Input material below:

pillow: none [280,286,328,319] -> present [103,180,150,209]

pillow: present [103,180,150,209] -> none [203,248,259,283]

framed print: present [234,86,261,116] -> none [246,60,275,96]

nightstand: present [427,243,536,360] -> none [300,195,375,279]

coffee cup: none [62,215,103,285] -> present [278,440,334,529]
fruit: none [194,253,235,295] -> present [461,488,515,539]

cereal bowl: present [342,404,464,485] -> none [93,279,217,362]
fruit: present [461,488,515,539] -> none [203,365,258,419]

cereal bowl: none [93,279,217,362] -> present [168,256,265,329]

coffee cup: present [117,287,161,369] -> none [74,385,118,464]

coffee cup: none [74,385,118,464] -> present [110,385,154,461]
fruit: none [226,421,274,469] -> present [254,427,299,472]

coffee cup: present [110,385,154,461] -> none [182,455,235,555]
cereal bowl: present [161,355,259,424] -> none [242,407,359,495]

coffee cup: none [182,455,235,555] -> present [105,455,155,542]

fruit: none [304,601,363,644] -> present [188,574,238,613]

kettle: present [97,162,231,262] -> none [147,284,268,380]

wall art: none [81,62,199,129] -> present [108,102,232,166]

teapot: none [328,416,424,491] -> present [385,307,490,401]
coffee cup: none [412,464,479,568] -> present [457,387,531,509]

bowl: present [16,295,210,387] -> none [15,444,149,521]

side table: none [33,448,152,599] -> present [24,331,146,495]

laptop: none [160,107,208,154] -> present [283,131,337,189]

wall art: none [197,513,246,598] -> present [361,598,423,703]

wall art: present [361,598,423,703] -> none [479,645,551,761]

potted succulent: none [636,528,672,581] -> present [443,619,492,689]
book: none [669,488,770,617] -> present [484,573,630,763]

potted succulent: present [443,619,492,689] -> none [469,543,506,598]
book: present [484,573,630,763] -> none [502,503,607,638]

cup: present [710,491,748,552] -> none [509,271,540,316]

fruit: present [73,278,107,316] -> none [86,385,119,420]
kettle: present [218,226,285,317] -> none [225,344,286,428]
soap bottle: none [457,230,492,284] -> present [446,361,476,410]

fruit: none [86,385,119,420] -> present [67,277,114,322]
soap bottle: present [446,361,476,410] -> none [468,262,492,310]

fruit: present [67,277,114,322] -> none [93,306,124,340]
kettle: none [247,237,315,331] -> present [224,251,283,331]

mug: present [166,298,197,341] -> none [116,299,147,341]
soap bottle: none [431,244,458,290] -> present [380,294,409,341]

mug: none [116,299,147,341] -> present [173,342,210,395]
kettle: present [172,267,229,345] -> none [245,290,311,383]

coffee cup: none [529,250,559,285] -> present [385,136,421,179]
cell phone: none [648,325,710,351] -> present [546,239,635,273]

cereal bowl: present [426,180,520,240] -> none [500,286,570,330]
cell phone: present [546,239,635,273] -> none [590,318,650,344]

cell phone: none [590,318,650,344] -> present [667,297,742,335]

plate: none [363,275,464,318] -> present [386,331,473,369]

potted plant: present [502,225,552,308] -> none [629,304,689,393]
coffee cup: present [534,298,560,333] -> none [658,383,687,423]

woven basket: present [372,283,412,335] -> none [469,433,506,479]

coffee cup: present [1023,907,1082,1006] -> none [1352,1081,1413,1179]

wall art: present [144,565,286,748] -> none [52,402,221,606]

End of Input material.

(What you should do) Each line holding "soap" should be copied from the material above.

(Exercise answer)
soap bottle: none [457,230,492,284] -> present [446,361,476,410]
soap bottle: present [446,361,476,410] -> none [468,262,492,310]
soap bottle: none [431,244,458,290] -> present [380,294,409,341]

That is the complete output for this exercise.